Collected data:

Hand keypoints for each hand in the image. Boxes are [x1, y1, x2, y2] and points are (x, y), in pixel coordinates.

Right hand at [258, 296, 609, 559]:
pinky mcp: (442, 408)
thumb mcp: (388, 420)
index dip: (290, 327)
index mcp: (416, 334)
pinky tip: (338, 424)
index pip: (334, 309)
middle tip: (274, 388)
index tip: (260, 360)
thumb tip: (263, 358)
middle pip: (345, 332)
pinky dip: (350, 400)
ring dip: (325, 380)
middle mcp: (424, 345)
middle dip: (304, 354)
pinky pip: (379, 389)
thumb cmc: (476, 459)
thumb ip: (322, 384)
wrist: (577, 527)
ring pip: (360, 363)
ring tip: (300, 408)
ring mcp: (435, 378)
--
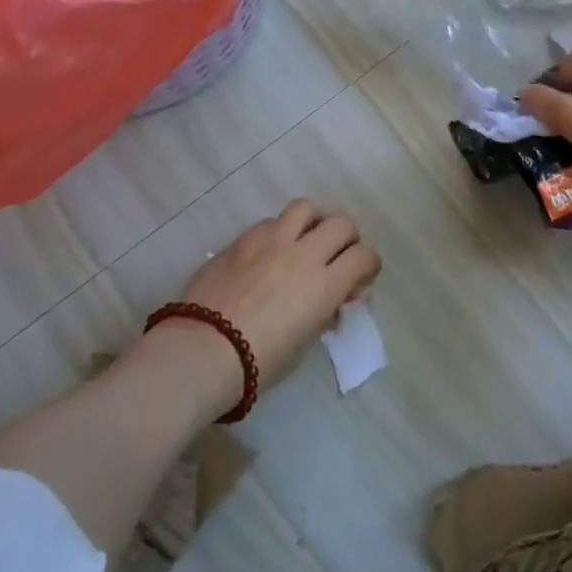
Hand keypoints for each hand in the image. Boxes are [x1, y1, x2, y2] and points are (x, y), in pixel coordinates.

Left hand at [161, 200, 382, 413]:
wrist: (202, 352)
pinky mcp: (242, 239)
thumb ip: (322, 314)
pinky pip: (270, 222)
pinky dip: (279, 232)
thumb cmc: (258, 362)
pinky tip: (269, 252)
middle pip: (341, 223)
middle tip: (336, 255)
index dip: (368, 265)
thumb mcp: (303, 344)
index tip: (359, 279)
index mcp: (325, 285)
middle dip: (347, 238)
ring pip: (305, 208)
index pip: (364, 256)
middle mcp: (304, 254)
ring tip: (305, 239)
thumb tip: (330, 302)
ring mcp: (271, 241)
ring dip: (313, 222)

→ **WHAT IS BEING ASKED**
Pull from the data each line where the string "index" turns up.

→ **RESPONSE FOR THIS EXERCISE**
index dip: (290, 327)
index mcp: (416, 334)
index pip: (334, 309)
index tip: (260, 360)
index dip: (368, 265)
index tip: (359, 279)
index mcp: (325, 285)
index pip: (364, 256)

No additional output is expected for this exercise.